Watamu - Lichthaus, in Watamu, is a family-friendly outdoor bar restaurant that optimizes the incredible Kenyan sunsets. There are fun nets to hang in over the water and a great coastal vibe to go with them.
There are endless MUST-do activities in Kenya. I’ve separated out some of our faves from the previously mentioned must-stays:
Don’t miss a horseback safari on Lewa. It’s the best way to get up and close to giraffes, zebras and sometimes even elephants. It’s appropriate for all riding levels.
Don’t miss an opportunity to spend some walking and tracking with the Samburu. It’s the best way to learn about all the hidden creatures (big and small) surrounding you.
Watamu’s not-to-be-missed is booking a Dhow for a sundowner cruise. These traditional fishing boats cruise the inner shoreline offering gorgeous sunset views and even flamingo viewing.
Kitesurfing is a huge must in Watamu.
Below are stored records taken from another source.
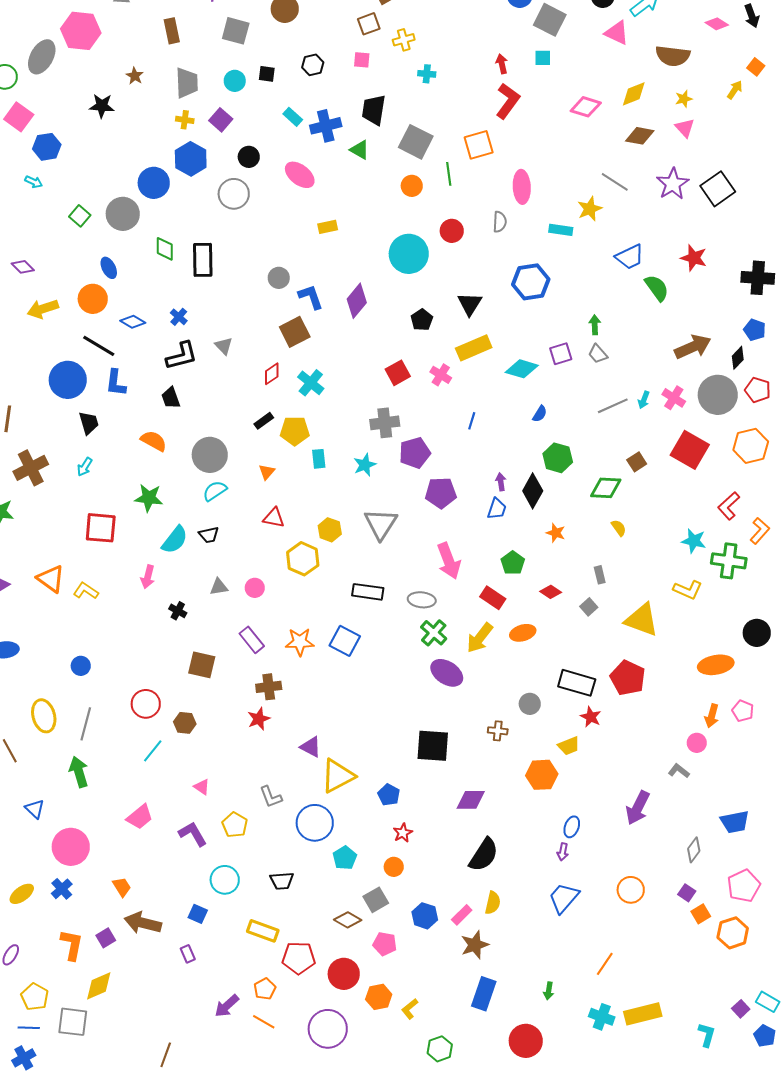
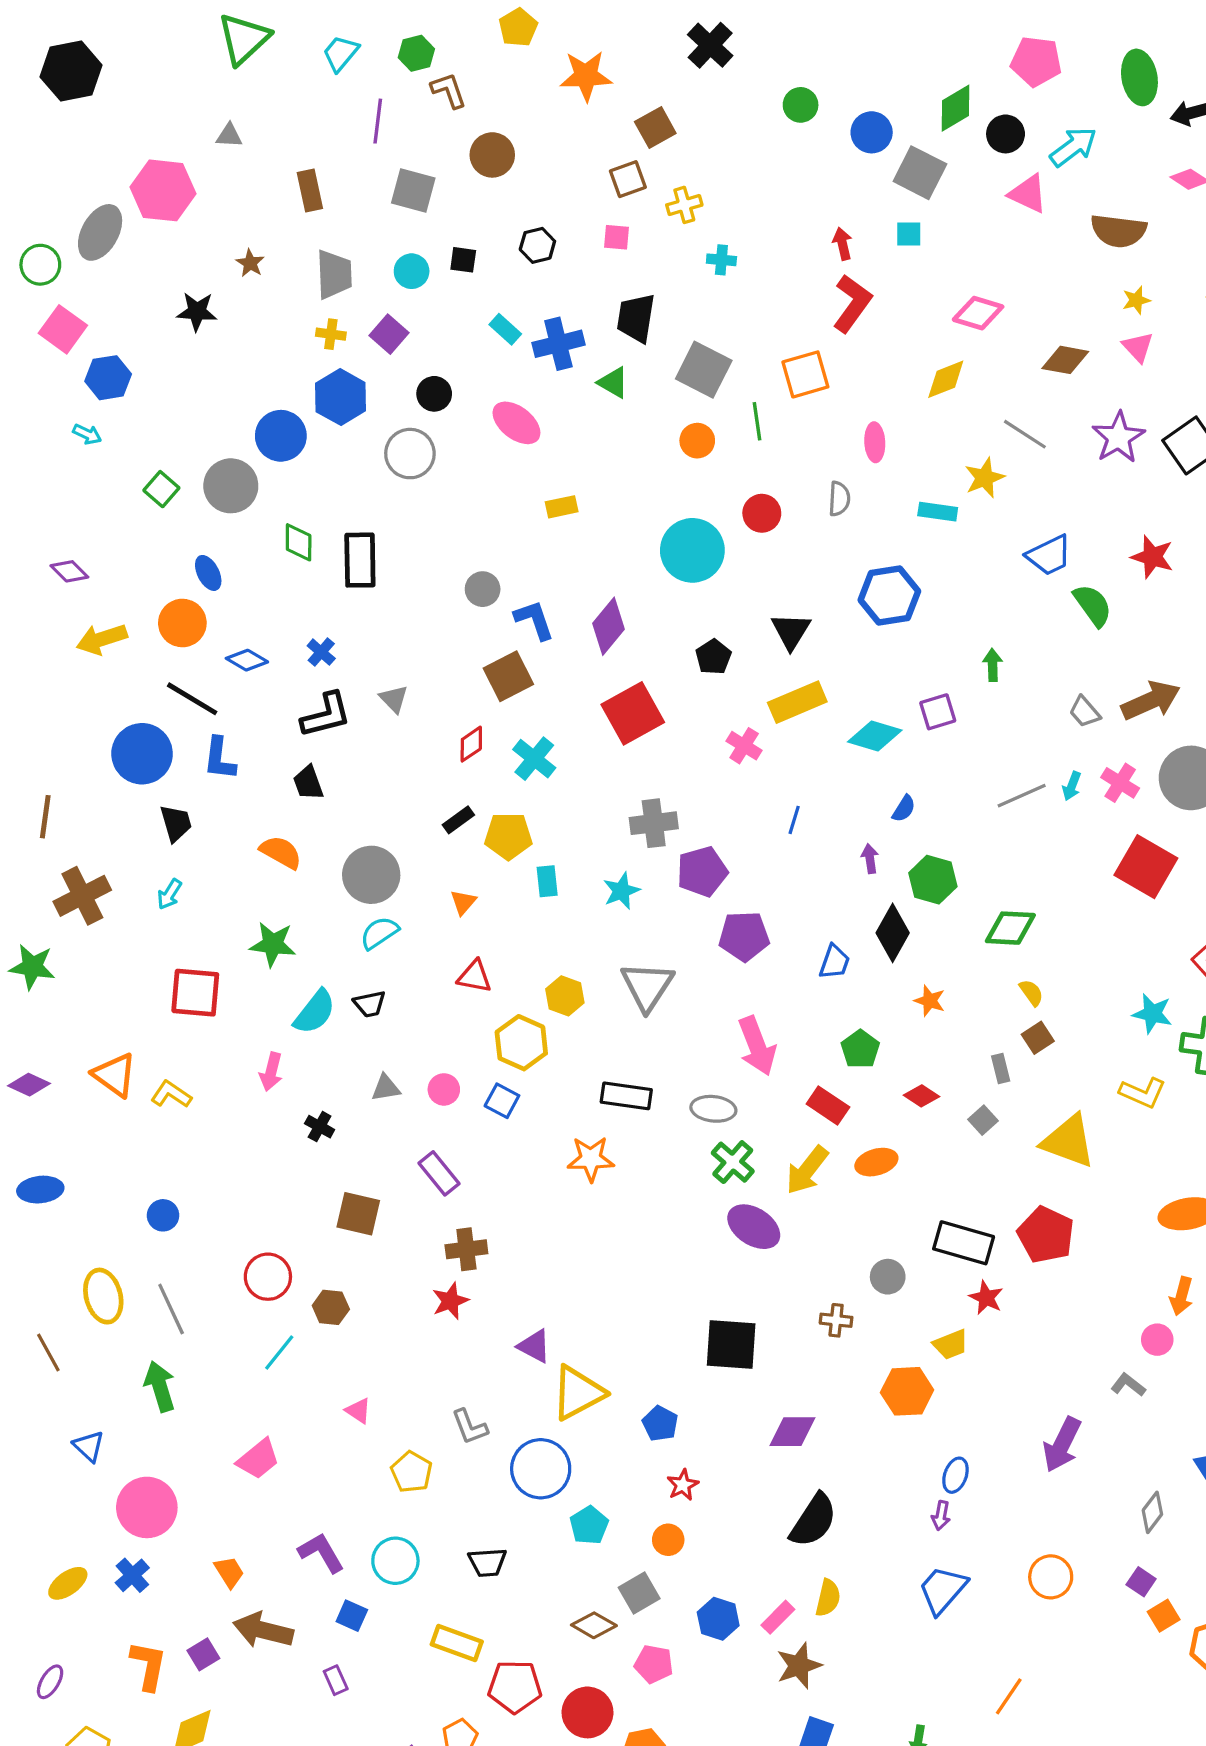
yellow diamond: (634, 94) -> (946, 379), moved
pink ellipse: (522, 187) -> (875, 442), size x0.7
gray trapezoid: (598, 354) -> (1085, 712), moved
red square: (398, 373) -> (633, 713), moved, size x1.5
brown square: (637, 462) -> (1038, 1038), moved
purple arrow: (501, 482) -> (870, 859), moved
blue square: (345, 641) -> (502, 1101), moved, size x0.7
orange star: (300, 642) -> (591, 1159), moved
gray line: (86, 724) -> (171, 1309), turned -40
purple L-shape: (193, 834) -> (321, 1553), moved

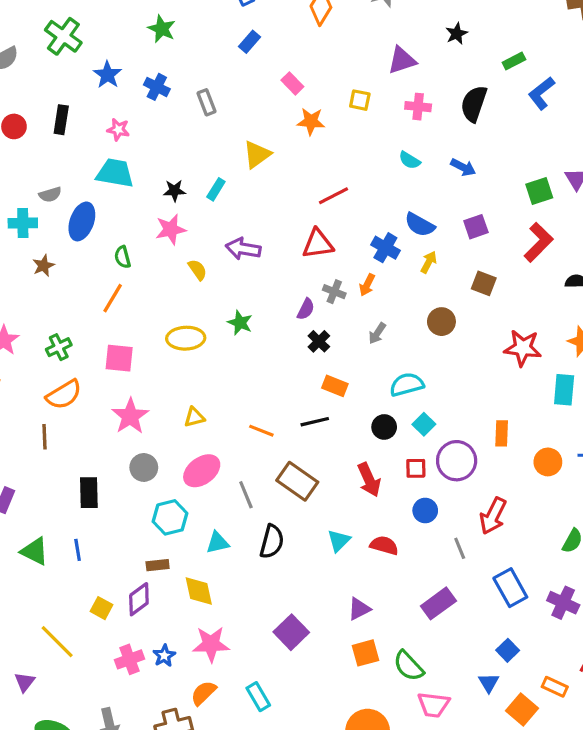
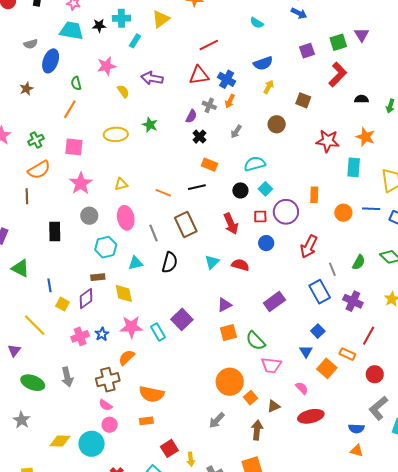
blue arrow: (463, 167) -> (299, 13), moved
black star: (174, 191) -> (99, 26), moved
cyan cross: (23, 223) -> (121, 18), moved
blue semicircle: (420, 225) -> (263, 63), turned -48
purple square: (476, 227) -> (307, 51), moved
blue cross: (385, 248) -> (227, 79), moved
pink ellipse: (202, 471) -> (126, 218), turned -65
brown rectangle: (297, 481) -> (186, 224), turned 30
gray line: (460, 548) -> (332, 269), moved
blue line: (78, 550) -> (49, 285), moved
cyan rectangle: (258, 697) -> (158, 332), moved

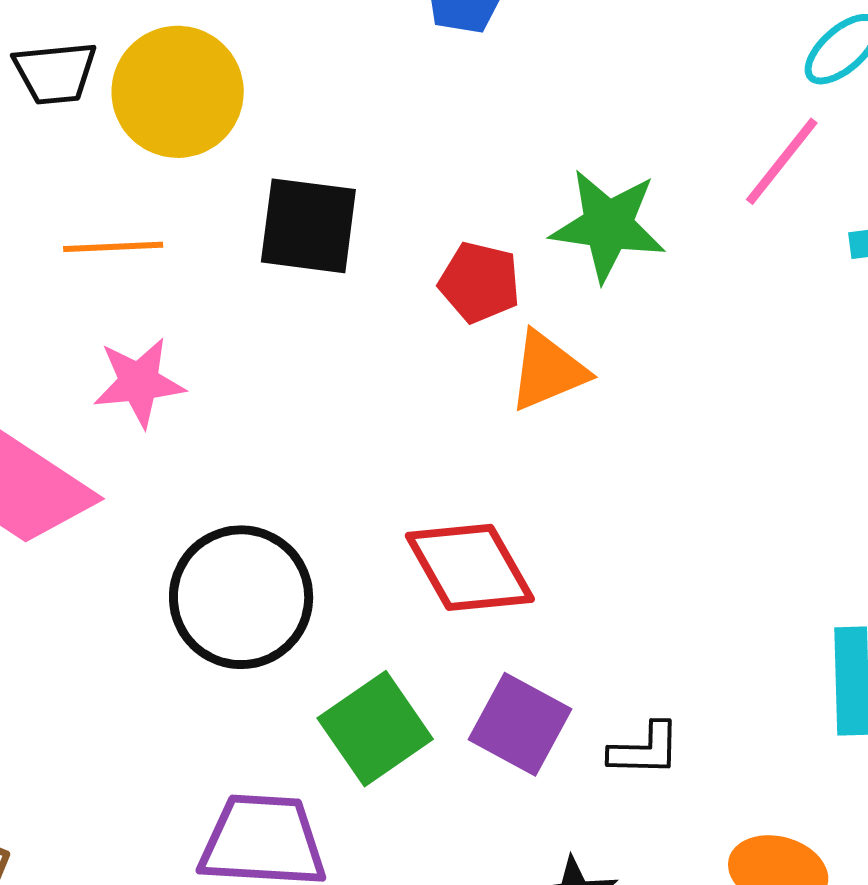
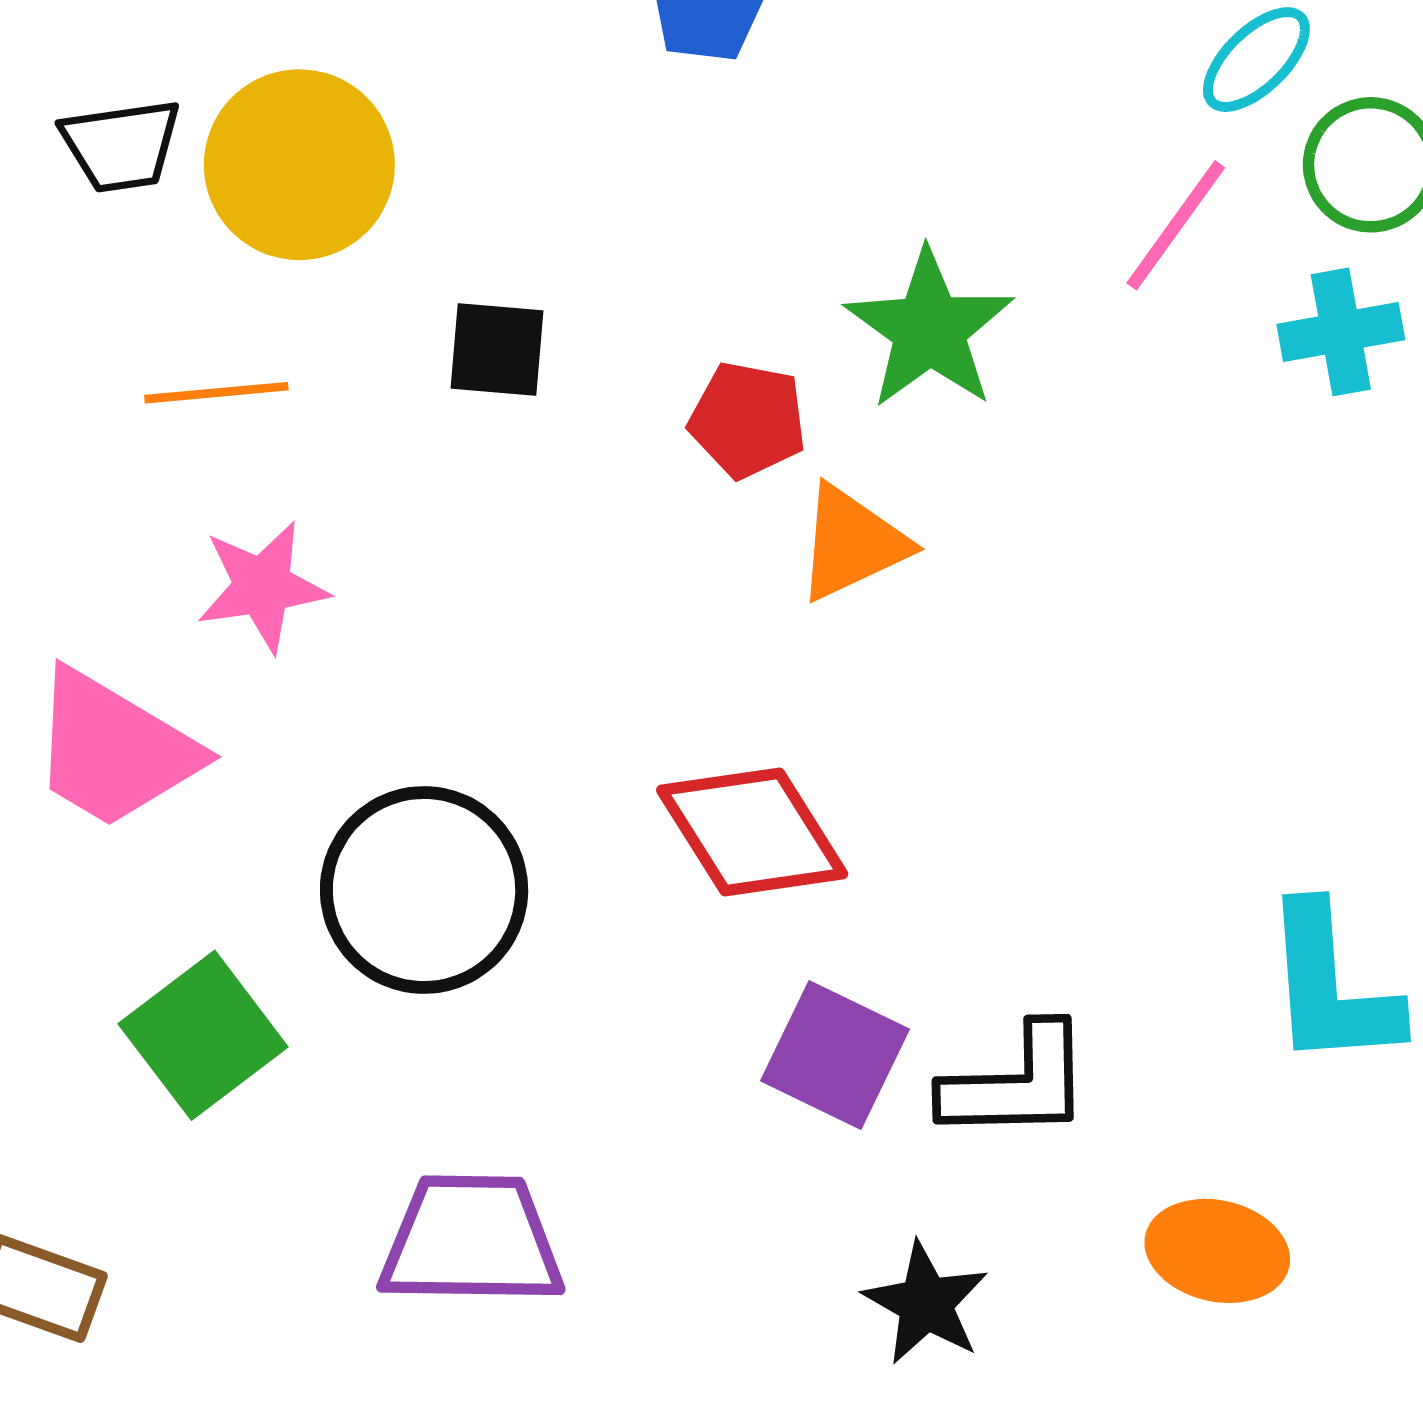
green star: (608, 225) -> (929, 329), turned 30
black square: (308, 226) -> (497, 350), size x0.7
green square: (375, 729) -> (203, 1035), moved
black L-shape: (645, 749) -> (1017, 1083), size x1.5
The season for kitesurfing is long and almost year-round. It is great fun for all levels.
Local Ocean is a turtle rehabilitation and rescue center in Watamu. They are doing critical work to save the local turtle population and have a lovely headquarters to tour and learn more about their very important work.
Watamu Snake Farm is home to East African Reptiles.
Seeing venomous snakes in Kenya isn’t usually on one's bucket list, but the Center is the most fascinating way to view them. They are a non-profit which does constant snake milking to develop the anti-venom which saves thousands on the continent. You can see all varieties of venomous snakes up close as well as view the snake milking process firsthand.
The best experience I’ve had in Kenya was on this last trip through Karisia Walking Safaris. We hiked multiple miles a day with Samburu trackers through the bush in the Laikipia area. Kerry Glen and James Christian lead this on-foot camping experience and tailor the trip to the physical abilities of your group. This is definitely an advanced safari experience and recommended for those who love to walk and also enjoy the adrenaline of seeing elephants, buffalo and more on foot.